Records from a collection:
>>>
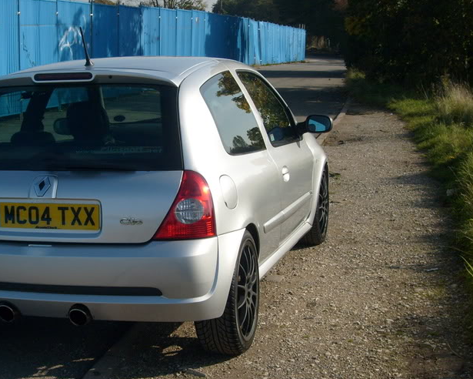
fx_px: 924
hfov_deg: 28.6
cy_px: 211
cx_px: 168
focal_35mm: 66
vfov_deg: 23.1
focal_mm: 8.7
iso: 80
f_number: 8.4
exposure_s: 1/250
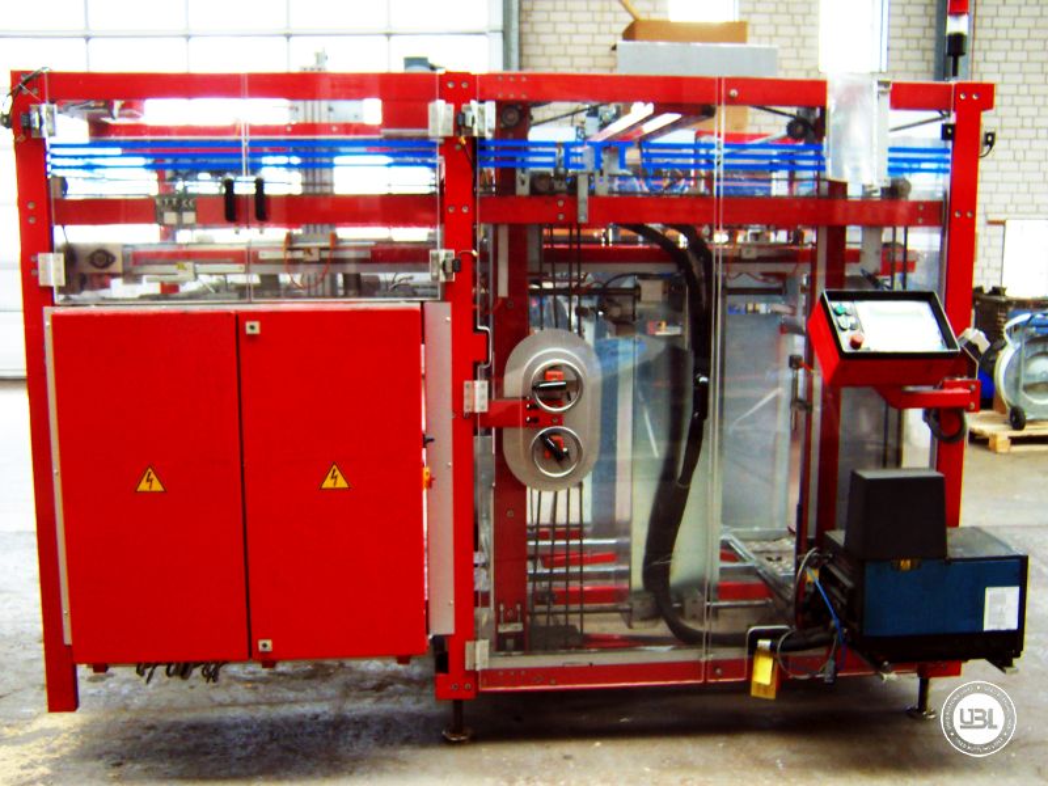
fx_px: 1090
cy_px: 393
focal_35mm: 36
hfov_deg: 51.4
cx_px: 524
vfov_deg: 39.7
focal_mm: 5.6
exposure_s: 1/30
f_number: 2.8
<<<
Would you please set down the lines from the one with "focal_35mm: 36" to the end of the data above, exactly and without any other lines?

(Problem solution)
focal_35mm: 36
hfov_deg: 51.4
cx_px: 524
vfov_deg: 39.7
focal_mm: 5.6
exposure_s: 1/30
f_number: 2.8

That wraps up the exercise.